Bewaffnete töten über 160 Menschen bei Angriffen auf zwei Dörfer in West-Nigeria
Bei Angriffen auf zwei Dörfer im Westen Nigerias sind am Dienstag mehr als 160 Menschen getötet worden. Laut The Guardian handelt es sich um die tödlichsten bewaffneten Angriffe in diesem Jahr im Land. Die Angriffe ereigneten sich in den Dörfern Woro und Nuku im Bundesstaat Kwara.
Laut einem lokalen Politiker trieben bewaffnete Männer die Bewohner zusammen, fesselten ihnen die Hände auf dem Rücken und erschossen sie. Die Gemeinden sind von wiederholten und weit verbreiteten Gewalttaten von Dschihadisten und anderen bewaffneten Gruppen erschüttert. Das nigerianische Militär gab letzten Monat bekannt, dass es eine Offensive gegen terroristische Elemente im Bundesstaat Kwara gestartet habe.
Festnahme von Polizisten in Toronto im Rahmen von Ermittlungen zur organisierten Kriminalität
In Kanada wurden mindestens acht aktive und ehemalige Polizisten aus Toronto im Anschluss an eine umfassende Untersuchung festgenommen, die die Reichweite der organisierten Kriminalität aufdeckte, wie The Guardian berichtete. Die Untersuchung ergab Verbindungen zu Bestechungsgeldern, Drogenhandel und einem Mordkomplott. Der Polizeichef von Toronto, Myron Demkiw, wurde bei einer Pressekonferenz von Jim MacSween, dem Polizeichef der Region York, und seinem Stellvertreter Ryan Hogan begleitet.
Bekleidungskette Quiz meldet Insolvenz an, Stellenabbau angekündigt
Die Bekleidungskette Quiz hat zum dritten Mal innerhalb von sechs Jahren ein Insolvenzverfahren eingeleitet, was laut BBC Business zu 109 Stellenstreichungen in Schottland führt. Die Insolvenzverwalter gaben an, dass das 1993 gegründete Unternehmen im vergangenen Jahr zu kämpfen hatte, wobei die Umsätze in der Weihnachtszeit hinter den Erwartungen zurückblieben.

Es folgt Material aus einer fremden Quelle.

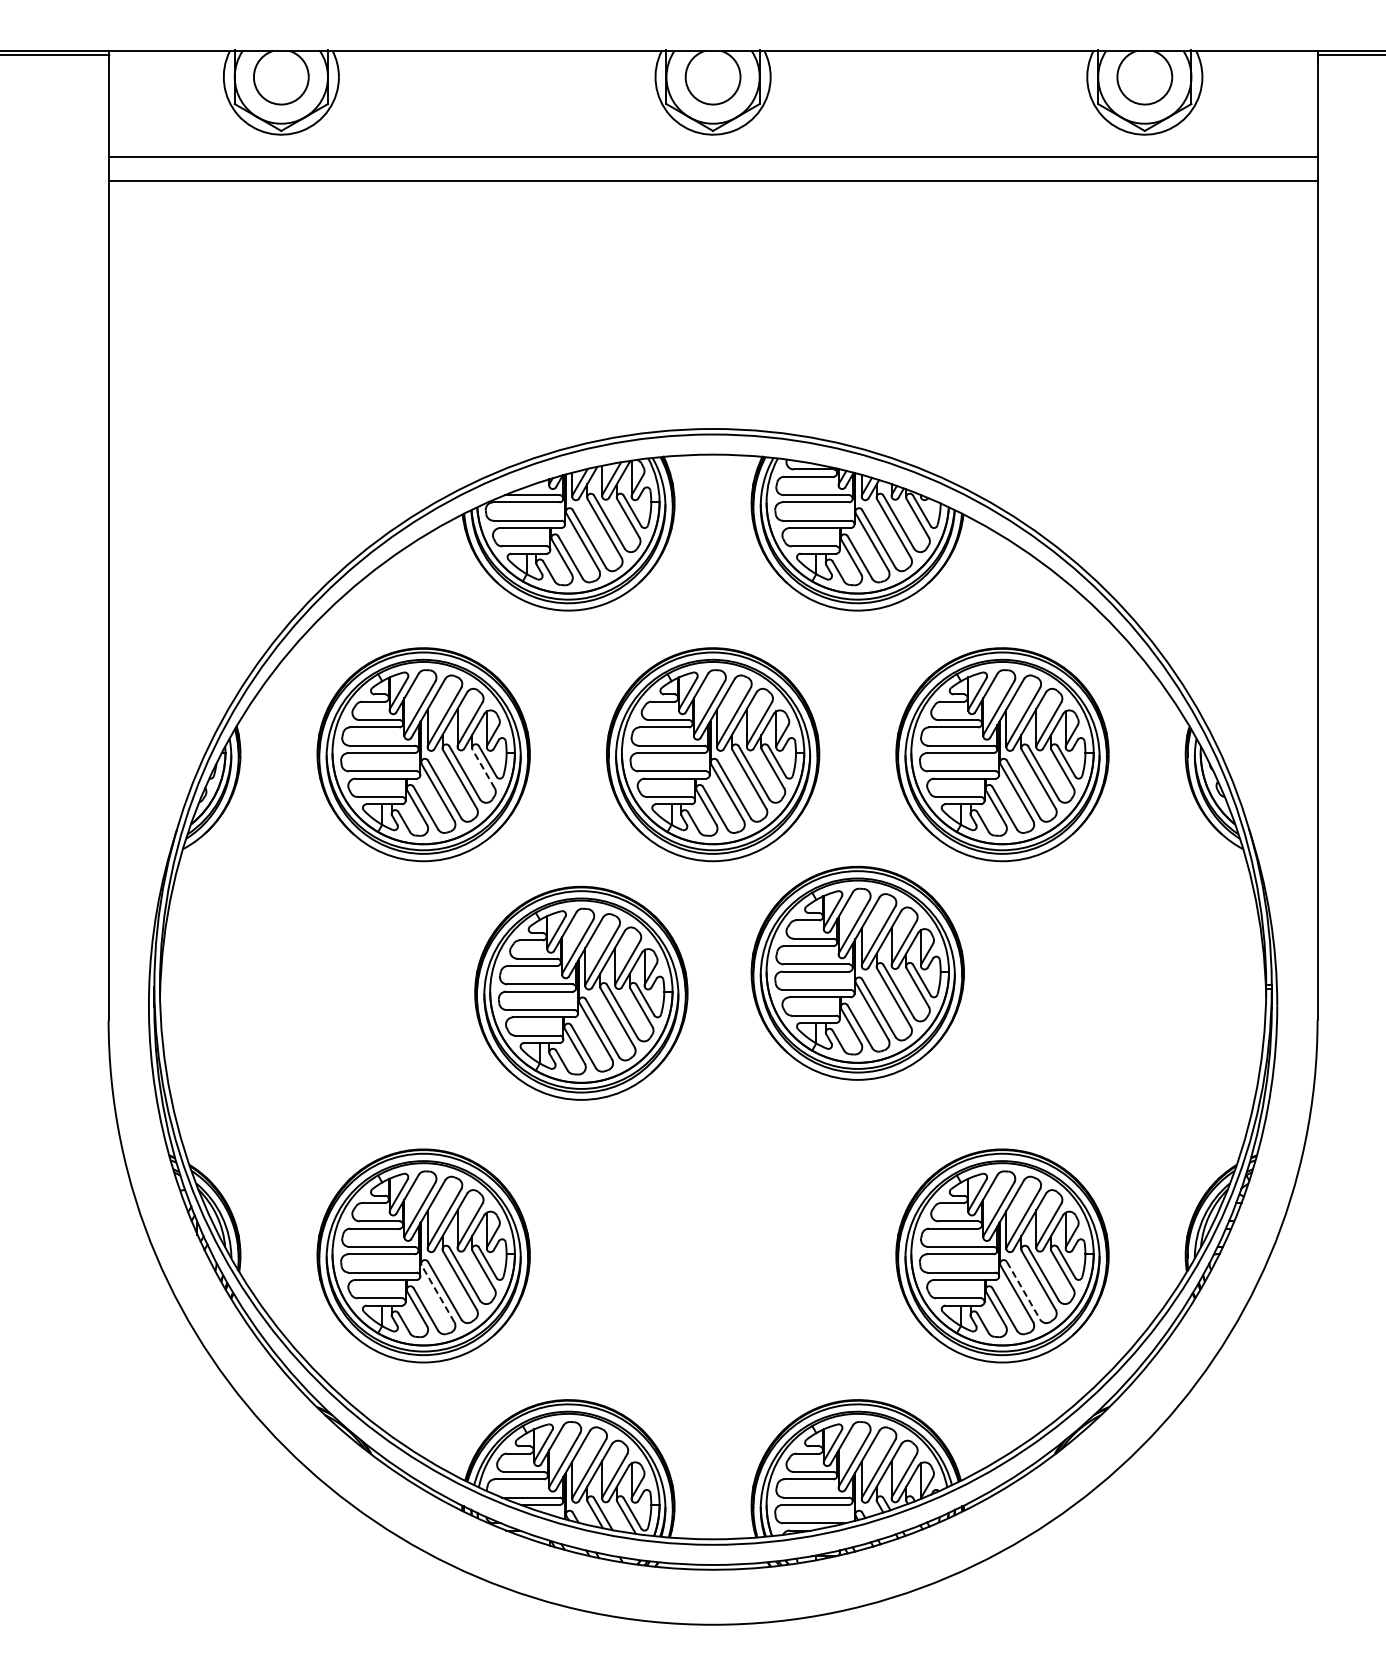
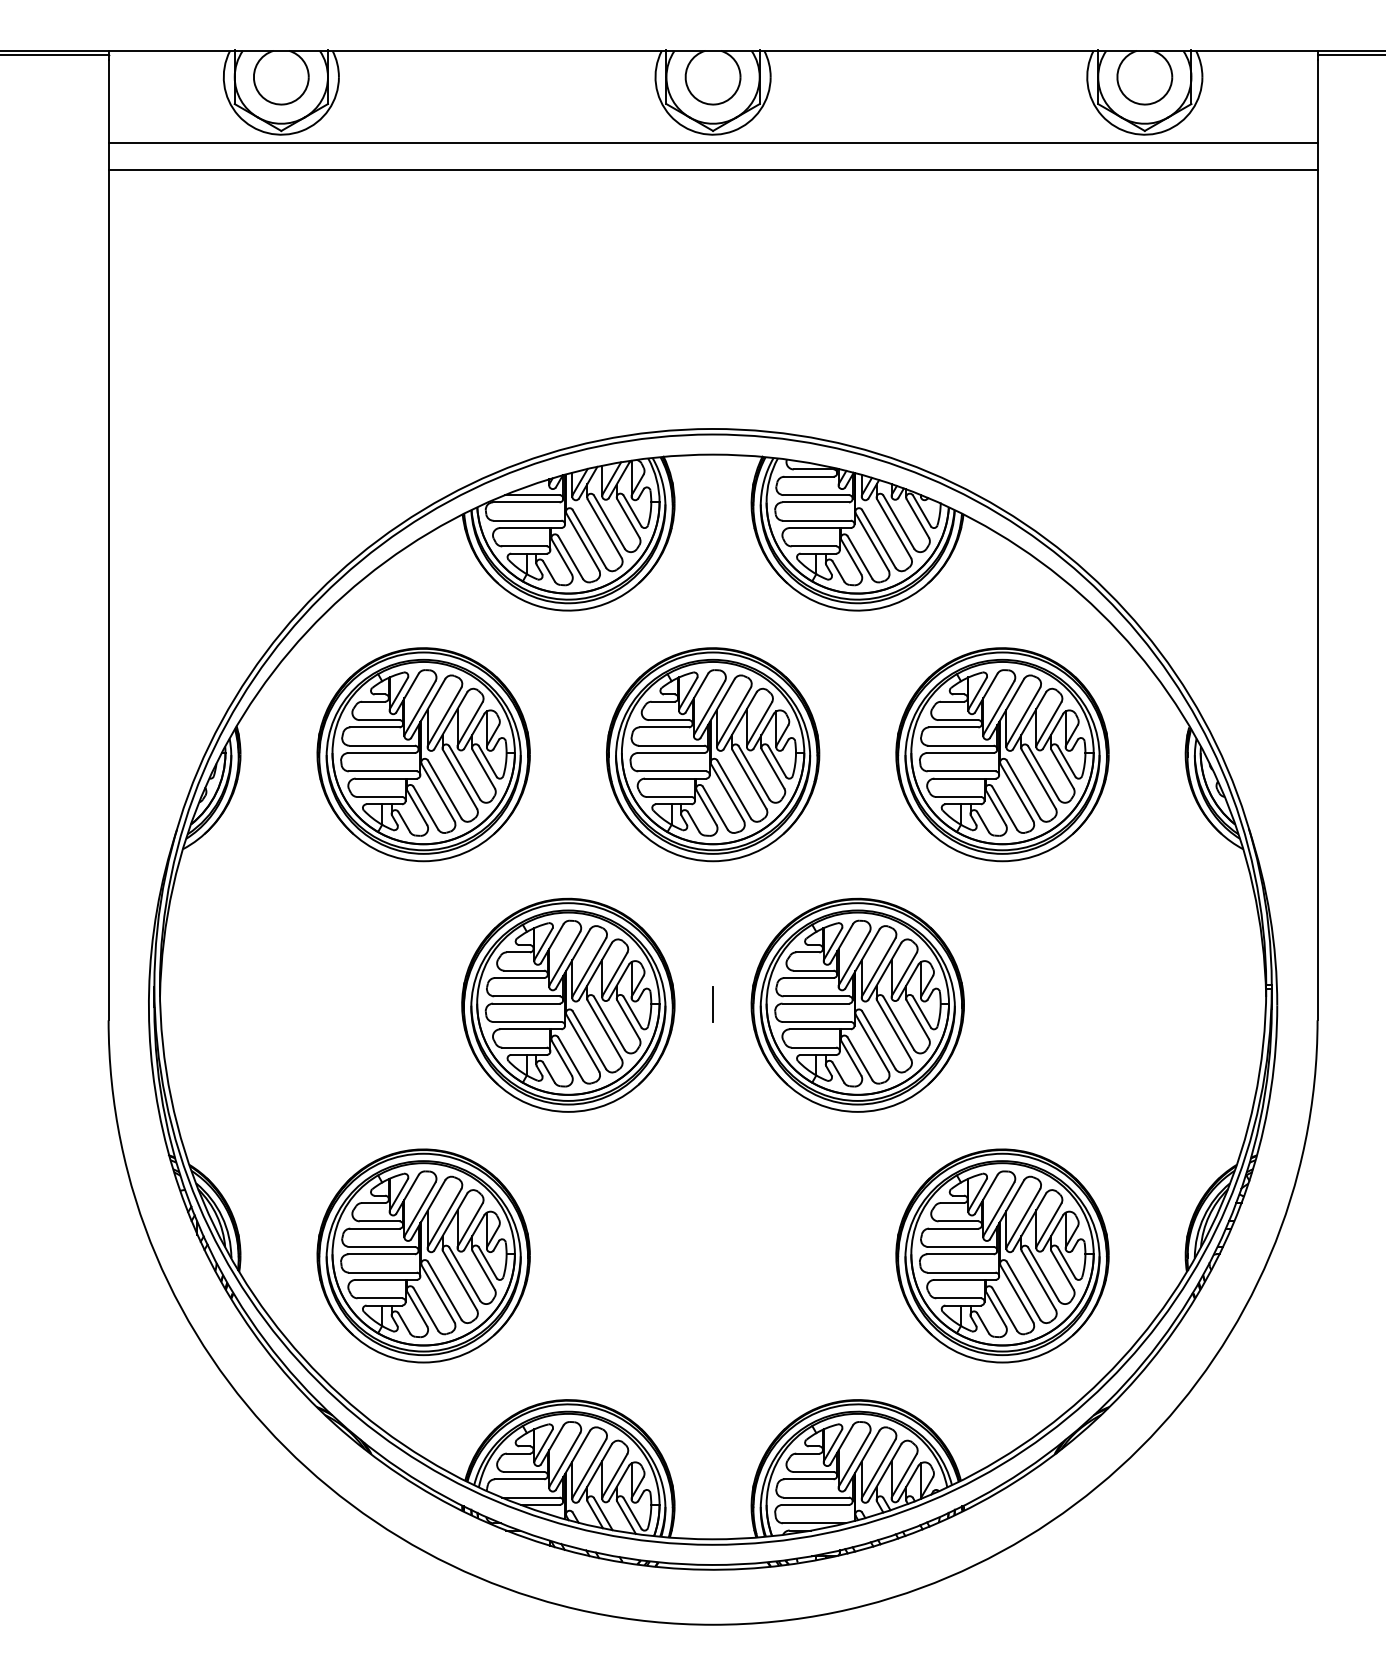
line at (712, 156) position: (712, 156) -> (712, 142)
line at (712, 181) position: (712, 181) -> (712, 170)
line at (483, 768): dashed -> solid
part at (857, 972) position: (857, 972) -> (857, 1004)
part at (581, 992) position: (581, 992) -> (568, 1004)
line at (713, 1004): none -> present
line at (1023, 1291): dashed -> solid
line at (438, 1293): dashed -> solid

Die 40 Filialen und sieben Konzessionen der Kette bleiben für Ausverkäufe geöffnet, nehmen aber keine Rückerstattungen entgegen. Der Online-Shop ist jetzt geschlossen. Die 109 Entlassungen betreffen Mitarbeiter der Quiz-Zentrale in Glasgow und des Vertriebszentrums in Bellshill, Lanarkshire. Die Kette beschäftigt rund 565 Mitarbeiter in 40 Filialen.
Wedgwood baut Stellen im Werk in Staffordshire ab
Beim Keramikunternehmen Wedgwood in Stoke-on-Trent sollen Stellen abgebaut werden, wie BBC Business berichtete. Die Zahl der betroffenen Mitarbeiter steht noch nicht fest, aber Gewerkschaftsführer bezeichneten die Nachricht aus dem Werk in Barlaston als "weiteren schweren Schlag" für die Branche. Wedgwood begann im September eine 90-tägige Produktionspause mit der Begründung einer geringen Nachfrage, wobei 70 Mitarbeiter in vorübergehenden Urlaub geschickt wurden. Der Eigentümer Fiskars Group erklärte in einer Stellungnahme, dass er sich "der Fortsetzung des Erbes dieser ikonischen Marke verpflichtet" sei, aber auch "angemessene Schritte unternehmen müsse, um die Produktion an die Nachfrage und die Herstellungskosten anzupassen". Das Wedgwood-Werk in Barlaston wurde Ende letzten Jahres aufgrund der "geringeren Verbrauchernachfrage" vorübergehend geschlossen.
Warnungen vor langen Warteschlangen an Flughäfen aufgrund des neuen EU-Grenzkontrollsystems
Im Zuge der Einführung eines neuen biometrischen Grenzkontrollsystems sind Warnungen vor langen Warteschlangen bei der Passkontrolle an Flughäfen in Europa während der bevorstehenden Ferienzeiten ausgesprochen worden, wie BBC Business berichtet. Reisende haben bereits von stundenlangen Wartezeiten an einigen Reisezielen aufgrund der neuen Systeme berichtet. Eine Flughafengruppe warnte vor dem Risiko von fünf- bis sechsstündigen Warteschlangen im Sommer. Die Europäische Kommission erklärte jedoch, dass es möglich sei, das neue System zu Spitzenzeiten bis September auszusetzen. Ein Cyberangriff führte im September zu IT-Ausfällen an mehreren großen europäischen Flughäfen, was zu Störungen und langen Warteschlangen führte.